After the first OSHA regulations were put in place, the Bullard company was busy as could be, shipping safety equipment all over the country. When you put a round hat in a square box, empty space is wasted, but freight companies still charged for that space. It was pretty expensive to ship air, though, Jed Bullard said.
The new president of Bullard sent an employee from the headquarters in Sausalito, California, to the Midwest to scout out a more centralized manufacturing site. As the story goes, Jed Bullard recalled, the employee called the company president from the Cincinnati airport as he prepared to come home empty-handed. “I’ve been to Ohio, Indiana, West Virginia and Tennessee,” he said on the phone. “I found one old metal building in a place called Cynthiana, if you’re interested in being in rural Kentucky.”
The employee was told to cancel his flight and buy the Harrison County building post-haste. Local banker (and horseman and entrepreneur) Tracy Farmer facilitated a loan for the Bullard company to buy the plant and some equipment.
By early 1972 the E.D. Bullard Company was up and running at its production facility in Cynthiana. So practical was the geographical location and so strong the workforce in Kentucky, the California plant was closed the following decade. Jed Bullard moved his family to Central Kentucky in 1989. “I’m a grateful person to this state and community,” he said.
Bullard as a business and the Bullards as a family believe in giving back to the community. The company has a community involvement committee in place at the headquarters in Cynthiana to support charitable organizations like the Harrison County Community Fund and events such as the American Cancer Society’s “Making Strides Against Breast Cancer” walk in Lexington. Jed Bullard is an active member of Bluegrass Angels, an angel investor group, and received the Bluegrass Business Development Partnership’s 2018 “Harvey” award for his efforts in championing entrepreneurship in Central Kentucky.
Bullard CEO Wells Bullard
In November 2017, the reins were handed to the fifth-generation Bullard when Wells Bullard, Jed’s daughter, was named CEO. A graduate of Stanford University, where she studied international relations and Spanish, she worked in Atlanta for an industrial supply company and then earned her MBA at Harvard in 2008. She spent the next 10 years on the floor at Bullard as product manager of head protection, then as director of marketing and product development, and vice president.
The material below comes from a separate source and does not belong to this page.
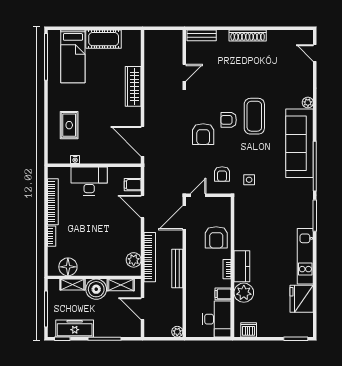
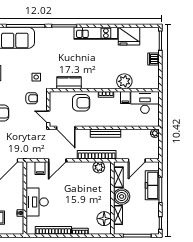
kitchen counter: (242, 266) -> (69, 83), moved
freezer: (75, 328) -> (152, 185), moved
dishwasher: (249, 330) -> (153, 59), moved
“We’re looking to grow,” Wells Bullard said. “There are exciting opportunities around the world to serve our customers with protective equipment. It has become evident there are a lot of opportunities.”
Bullard Center opened in Lexington on Fortune Drive in August 2018 “to accommodate that growth and allow us to work even more closely with the University of Kentucky,” she said. The new center houses the company’s research and development departments, new product development, global shared resources and marketing.
“Our vision is to advance human safety to enable long, healthy, productive lives through innovative solutions,” said Wells Bullard. “That’s a big, lofty, aspirational vision.”
On any given workday she may be in Cynthiana or Lexington, or traveling to a subsidiary in Europe or Asia, always thinking about the company’s 300 employees globally and the end users: firefighters, ironworkers, fabrication and industrial manufacturing workers and all others who need hard hats and safety equipment. “I see myself as a steward of the company,” she said. “We want to do the right thing today for years in the future.”
Record-Topping Attempt
As part of the company’s centennial celebration, Bullard is providing 10,000 hard hats to Rupp Arena for the Vanderbilt–Kentucky game on Jan. 12. A Guinness World Records rep will be on site to see if fans at halftime can break a world record for the most people wearing a safety helmet for at least five minutes. CEO Wells Bullard will also present a donation to UK President Eli Capilouto for the College of Engineering.